● **PROBLEM**: In the lecture schedule, what geometric interpretation is given for the singular value decomposition?

● **READING PASSAGE**:
————
Lecture 1, Introduction to Machine Learning, 2016-09-07 00:00:00-04:00

Lecture 02, Linear Algebra Review, 2016-09-12 00:00:00-04:00

Learning Objectives:

  • Basic matrix operations. You should be able to interpret all of these geometrically AND write down generic formulas for each.
    • Vector addition, subtraction, and scaling.
    • Matrix-vector multiplication, and interpretations in terms of the rows and columns of the matrix.
    • Matrix-matrix multiplication, and interpretations.
    • Dot products, including how they relate to projections and the angle between vectors. More generally, inner products.
    • Projection onto a vector or onto a subspace.
    • Matrix transposes. Transpose of products, transpose of sums.
  • Basic Matrix Properties
    • Understand the rank of a matrix both algebraically and geometrically. What does it mean for a matrix to have full rank?
    • Be able to describe the image and kernel of a matrix using set notation.
    • Know all of the common equivalent conditions for a matrix to be invertible, in terms of the eigenvalues, the columns, the determinant, etc..
  • Vector spaces
    • Definition of an abstract vector space / subspace.
    • Definition of linearly independent vectors
    • Definition of basis, span, and dimension
    • Orthogonality and orthogonal / orthonormal bases
    • Know how to compute the coordinate vector for an element of an abstract vector space, with respect to a known basis.
    • Gram-Schmidt orthogonalization
    • Know what a linear transformation is.
  • Norms
    • Definition of a norm, and the properties that every norm must satisfy.
    • Understand and interpret geometrically the 1-norm, 2-norm, and infinity-norms. More generally, the p-norms.
  • Special matrices. Know the properties and common use cases for each. For example, what can we say about the eigenvalues/eigenvectors for each special matrix below? How do we multiply these matrices or take powers? What can we say about the rank?
    • Symmetric / Hermitian matrices.
    • Orthogonal / unitary matrices
    • Diagonal matrices
    • Triangular matrix
    • Positive-definite and positive-semidefinite matrices
  • Eigenvalues / eigenvectors
    • Geometric interpretation
    • Matrix diagonalization. Which matrices are diagonalizable and how can you tell?
    • Spectral theorem
  • Singular value decomposition
    • Geometric interpretation (the image of the unit circle under every matrix is a hyperellipse)
    • What does the SVD look like for the special matrices listed above?
    • How can we interpret the singular values?
    • How does the SVD relate to the rank of a matrix?

Helpful Resources:

Lecture 03, Probability Review & Intro to Optimization, 2016-09-14 00:00:00-04:00

Learning Objectives:

  • Essential concepts in probability
    • You should be able to work with both discrete distributions AND continuous distributions. Understand pdfs and cdfs.
    • What is the difference between a random variable and a distribution?
    • Independent random variables and events.
    • Common distributions and their properties (mean, variance, etc.)
      • Bernoulli
      • Binomial
      • Multinomial
      • Poisson
      • Categorical
      • Gaussian / Normal / Multivariate Normal
      • Beta
      • Dirichlet
    • Random vectors. (Vectors whose elements are random variables)
    • Expectation, variance, and covariance of random variables.
    • Conditional expectation and variance.
    • Functions of random variables (compute expectation of functions of random variables, etc.)
————
Stored data entries:
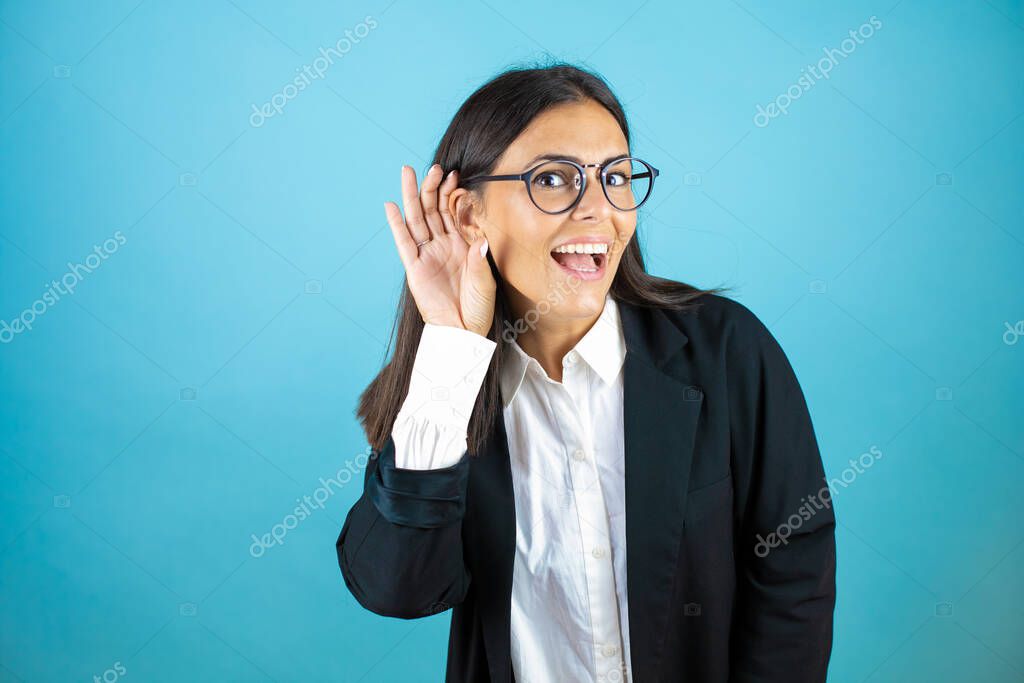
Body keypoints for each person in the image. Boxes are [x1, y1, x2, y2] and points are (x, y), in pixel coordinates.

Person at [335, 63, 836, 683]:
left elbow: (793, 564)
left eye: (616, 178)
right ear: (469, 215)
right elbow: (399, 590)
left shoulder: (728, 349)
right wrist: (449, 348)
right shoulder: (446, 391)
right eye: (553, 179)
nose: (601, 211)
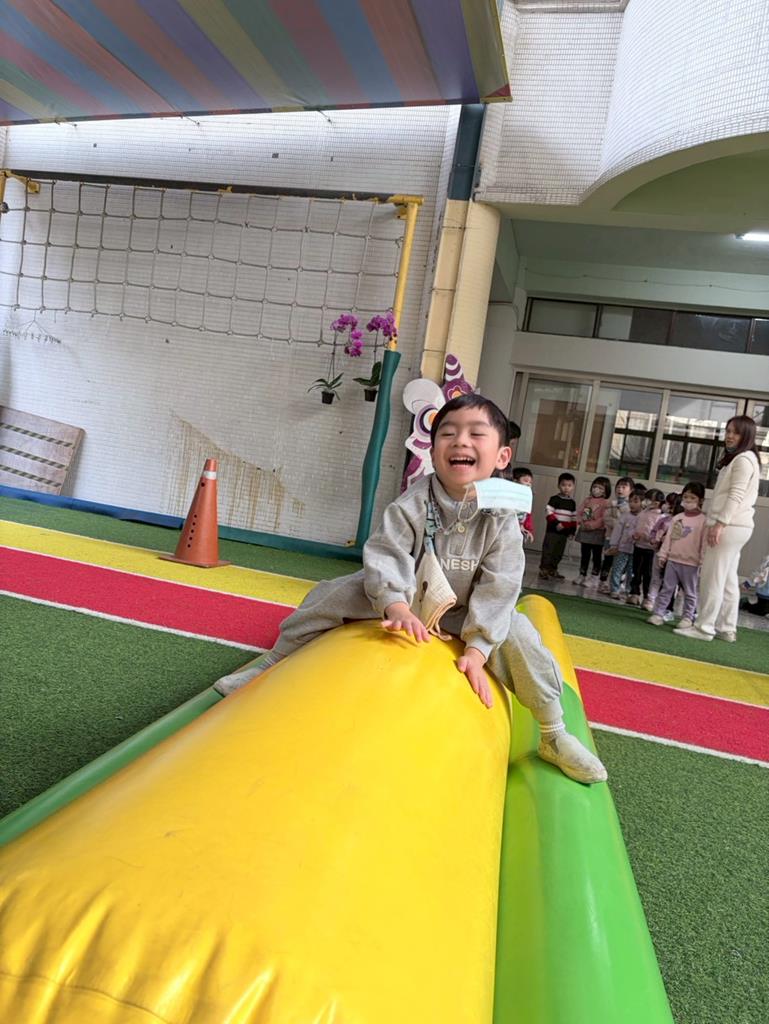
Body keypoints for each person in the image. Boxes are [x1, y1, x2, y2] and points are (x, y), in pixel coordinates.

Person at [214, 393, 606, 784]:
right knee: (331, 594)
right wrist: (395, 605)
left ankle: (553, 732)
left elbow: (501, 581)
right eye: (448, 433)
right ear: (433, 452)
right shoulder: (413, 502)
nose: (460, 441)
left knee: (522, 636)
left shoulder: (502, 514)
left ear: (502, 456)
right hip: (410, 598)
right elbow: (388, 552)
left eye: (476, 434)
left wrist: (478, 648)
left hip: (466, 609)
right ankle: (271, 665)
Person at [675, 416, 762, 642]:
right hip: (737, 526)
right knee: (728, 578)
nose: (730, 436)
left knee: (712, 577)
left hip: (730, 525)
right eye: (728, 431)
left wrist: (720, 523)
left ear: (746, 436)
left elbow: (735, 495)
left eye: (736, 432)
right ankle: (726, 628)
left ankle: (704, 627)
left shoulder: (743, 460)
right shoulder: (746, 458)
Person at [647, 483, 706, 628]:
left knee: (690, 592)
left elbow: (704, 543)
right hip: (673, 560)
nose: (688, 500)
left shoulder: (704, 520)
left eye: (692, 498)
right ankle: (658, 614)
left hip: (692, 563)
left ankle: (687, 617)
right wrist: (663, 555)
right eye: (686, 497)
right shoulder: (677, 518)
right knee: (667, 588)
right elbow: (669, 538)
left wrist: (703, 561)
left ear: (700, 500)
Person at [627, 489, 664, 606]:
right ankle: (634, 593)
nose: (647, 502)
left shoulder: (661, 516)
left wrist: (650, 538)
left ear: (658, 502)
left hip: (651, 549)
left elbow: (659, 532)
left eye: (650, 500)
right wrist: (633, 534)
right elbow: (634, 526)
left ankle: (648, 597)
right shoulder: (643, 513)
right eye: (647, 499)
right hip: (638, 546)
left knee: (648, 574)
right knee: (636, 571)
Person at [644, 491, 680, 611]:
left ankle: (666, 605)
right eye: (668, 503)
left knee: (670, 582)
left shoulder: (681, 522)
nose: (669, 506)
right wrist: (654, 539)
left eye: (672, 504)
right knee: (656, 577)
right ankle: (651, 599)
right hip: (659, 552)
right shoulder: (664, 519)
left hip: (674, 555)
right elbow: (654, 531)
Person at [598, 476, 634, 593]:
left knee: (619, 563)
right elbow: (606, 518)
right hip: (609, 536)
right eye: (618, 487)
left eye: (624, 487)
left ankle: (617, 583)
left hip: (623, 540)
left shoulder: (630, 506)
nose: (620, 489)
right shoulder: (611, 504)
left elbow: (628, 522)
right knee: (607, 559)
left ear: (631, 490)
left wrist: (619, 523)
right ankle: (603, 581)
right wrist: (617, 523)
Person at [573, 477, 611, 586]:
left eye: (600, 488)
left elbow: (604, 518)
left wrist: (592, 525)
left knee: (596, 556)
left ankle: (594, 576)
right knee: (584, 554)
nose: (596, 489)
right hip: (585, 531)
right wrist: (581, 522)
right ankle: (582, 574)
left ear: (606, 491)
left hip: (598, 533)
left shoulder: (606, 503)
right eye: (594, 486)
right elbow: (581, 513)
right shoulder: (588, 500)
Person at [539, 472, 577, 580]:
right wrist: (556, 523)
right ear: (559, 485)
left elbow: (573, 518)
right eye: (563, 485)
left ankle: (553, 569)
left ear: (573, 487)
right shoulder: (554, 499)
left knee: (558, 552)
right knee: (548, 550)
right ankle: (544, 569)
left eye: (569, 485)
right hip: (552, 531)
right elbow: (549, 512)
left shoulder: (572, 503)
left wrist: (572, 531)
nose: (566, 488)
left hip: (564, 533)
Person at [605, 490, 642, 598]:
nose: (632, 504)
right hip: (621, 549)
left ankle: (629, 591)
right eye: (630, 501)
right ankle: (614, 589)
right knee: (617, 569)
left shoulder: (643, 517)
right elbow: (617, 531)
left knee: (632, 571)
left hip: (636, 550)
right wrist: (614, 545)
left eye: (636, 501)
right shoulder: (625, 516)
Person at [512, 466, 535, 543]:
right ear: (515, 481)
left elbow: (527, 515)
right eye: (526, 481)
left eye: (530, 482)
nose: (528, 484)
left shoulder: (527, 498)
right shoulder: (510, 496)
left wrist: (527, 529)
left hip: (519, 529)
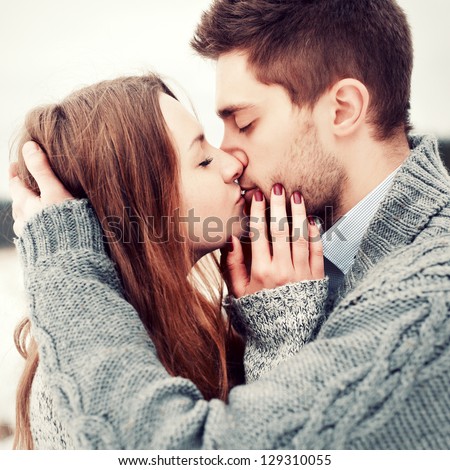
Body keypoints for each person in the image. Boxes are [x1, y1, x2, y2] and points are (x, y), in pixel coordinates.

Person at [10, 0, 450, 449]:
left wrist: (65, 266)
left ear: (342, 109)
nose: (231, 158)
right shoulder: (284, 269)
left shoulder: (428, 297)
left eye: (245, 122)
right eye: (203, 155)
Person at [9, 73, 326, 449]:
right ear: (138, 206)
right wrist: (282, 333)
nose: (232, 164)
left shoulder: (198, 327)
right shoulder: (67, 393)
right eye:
————
● **RESPONSE TO THIS TASK**: The image of the unit circle under every matrix is a hyperellipse.